Member of the Baguio City Council
- In office June 30, 1995 – June 30, 2001
- In office June 30, 2013 – June 30, 2017

Personal details
- Born: Roberto Campos Ortega March 14, 1939 San Fernando, La Union, Commonwealth of the Philippines
- Died: July 30, 2017 (aged 78) San Fernando, La Union, Philippines
- Party: UNA (2012–2017)
- Other party: NPC (1995–2001)
- Relations: Ortega family
- Relatives: Victor Ortega (brother) Mario Eduardo Ortega (brother) Ysabel Ortega (granddaughter)
- Nickname: Bungo
- Police career
- Service: Philippine National Police
- Allegiance: Philippines
- Divisions: Baguio City Police; MetroCom MISG; ;
- Rank: Police Colonel

= Bobby Ortega =

Retired police officer and politician (1939–2017)
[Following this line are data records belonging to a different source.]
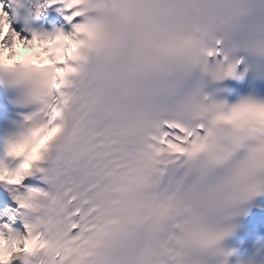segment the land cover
I'll use <instances>...</instances> for the list:
<instances>
[{"label": "snow or ice", "instance_id": "6c2138e0", "mask_svg": "<svg viewBox=\"0 0 264 264\" xmlns=\"http://www.w3.org/2000/svg\"><path fill=\"white\" fill-rule=\"evenodd\" d=\"M49 9L61 23L17 30ZM250 14V0H0V79L34 106L0 151L15 205L0 264H264V241L234 261L221 244L264 193V98L220 95L264 78V26L238 34Z\"/></svg>", "mask_w": 264, "mask_h": 264}]
</instances>
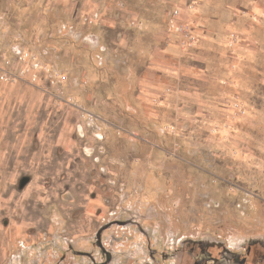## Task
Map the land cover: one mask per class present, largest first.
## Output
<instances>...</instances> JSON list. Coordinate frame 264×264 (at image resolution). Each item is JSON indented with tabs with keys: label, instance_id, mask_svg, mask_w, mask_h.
Wrapping results in <instances>:
<instances>
[{
	"label": "rangeland",
	"instance_id": "rangeland-1",
	"mask_svg": "<svg viewBox=\"0 0 264 264\" xmlns=\"http://www.w3.org/2000/svg\"><path fill=\"white\" fill-rule=\"evenodd\" d=\"M184 1L0 0V264H178L182 244L264 241V52L244 59L258 45L231 46L236 30L218 49L210 23L251 11L196 0L200 43L180 50ZM30 89L84 115L69 146L27 118Z\"/></svg>",
	"mask_w": 264,
	"mask_h": 264
},
{
	"label": "crops",
	"instance_id": "crops-1",
	"mask_svg": "<svg viewBox=\"0 0 264 264\" xmlns=\"http://www.w3.org/2000/svg\"><path fill=\"white\" fill-rule=\"evenodd\" d=\"M245 1L248 2L247 8L251 11V14H249L247 17L241 16L238 13L239 11L236 9L233 8L224 9L221 7L219 9L217 8L215 10H212L210 23L215 30L213 32L214 38H216L220 44H216L215 42L214 43L216 44L217 48L220 50H226L228 35L233 30L238 31L242 37H244L245 39H247V41L250 42V44L252 42H255L258 45V47L256 49L247 48L246 49L247 54L245 53L243 54L245 56L244 59H252L251 58L252 56H256V55L261 56V54L264 52V0H245ZM182 3H180L179 5H181ZM191 19L192 18L190 16V20ZM201 23L204 24L203 21ZM205 24L209 26V23H205ZM205 24L204 26L205 28H207ZM175 38L177 40L175 46L178 47V49L189 50L181 46L176 36ZM243 50L244 48L239 49V52H242ZM204 77L206 78V76H204V73L200 75L201 80H203ZM32 90L34 89H30L29 93H24L27 118L30 117L28 113H30L34 117L36 116L37 119L39 118V116H41V114L42 115L44 114L42 120L43 124L40 125L42 126L41 128L50 129V131H48V135L56 136L55 139L53 137L54 145L65 144L66 146H69L74 140V134H72V128L74 127V124H78L79 122H81V124H84V120H83L84 115H81L82 113L80 114L77 110H75V108L67 104L64 105L62 104L59 107H57L56 104L54 105L50 100L48 101V99L44 97L45 95L42 93V91L34 92L35 90L34 91ZM9 92H11L9 85L4 88L0 87L1 96L7 95ZM35 98L37 100H35ZM199 107H200L199 111L202 108H204V106L202 105H200ZM52 113H55V115H57V121H55V123L57 124H47L49 123L50 118L52 117ZM36 125L37 124L33 125V127ZM24 126L26 129L30 130L32 124H24ZM52 129H56V131H52Z\"/></svg>",
	"mask_w": 264,
	"mask_h": 264
},
{
	"label": "flooded vegetation",
	"instance_id": "flooded-vegetation-1",
	"mask_svg": "<svg viewBox=\"0 0 264 264\" xmlns=\"http://www.w3.org/2000/svg\"><path fill=\"white\" fill-rule=\"evenodd\" d=\"M182 247L184 249L181 251L184 250L188 254H182L178 264H264V241L260 239L251 240L250 243L235 248L218 241L210 242L209 245L201 243L197 250L188 249L184 244ZM168 260H165L167 264Z\"/></svg>",
	"mask_w": 264,
	"mask_h": 264
},
{
	"label": "built area",
	"instance_id": "built-area-1",
	"mask_svg": "<svg viewBox=\"0 0 264 264\" xmlns=\"http://www.w3.org/2000/svg\"><path fill=\"white\" fill-rule=\"evenodd\" d=\"M196 4H197L196 0H186L184 4L174 7L169 17V32L178 38L181 46L189 50L196 49L198 44L200 43V36L196 32L193 22L190 20V13L192 12ZM132 24L136 25V22L132 21ZM230 41H231V46L237 44H242L243 46H245V44L248 43L247 39H245L244 37H242L237 33H232L230 35ZM27 57L28 54H25V56L19 57L17 61L24 62L26 61ZM1 63H2V56L0 55V64ZM1 69L4 71L3 73L11 75V73L5 70L4 68ZM39 69L42 70L43 67L40 66ZM45 70L47 71V69ZM45 70L44 72L47 73ZM29 71L30 70L26 68L22 70L21 75L25 76L29 73ZM37 79H38V75H34V82L37 81ZM233 109L240 115L246 114V110L238 102H235L233 104Z\"/></svg>",
	"mask_w": 264,
	"mask_h": 264
}]
</instances>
Ret. Col. Roberto "Bobby" Campos Ortega (born March 14, 1939 – July 30, 2017) was a Filipino retired police officer and politician.

== Police career ==
Earned nickname Bungo, Ortega was the former Baguio Police Office chief from 1985 to 1987, and known for lowering the crime rate in the city. Before that was served in the Metrocom Intelligence and Security Group.

== Political career ==
Ortega served as city councilor of Baguio from 1995 to 2001, and to 2013 to 2017. He did not finished his term of office as councilor due to death.

== Personal life ==
Ortega is a member of known Ortega political clan of La Union.

Ortega's life was in the movies “Markang Bungo: The Bobby Ortega Story” in 1991 and “Iligpit si Bobby Ortega: Markang Bungo 2” in 1995, both starring by late action star, Rudy Fernandez.

Ortega died on July 30, 2017 at the Lorma Medical Center, and interred on August 5, 2017.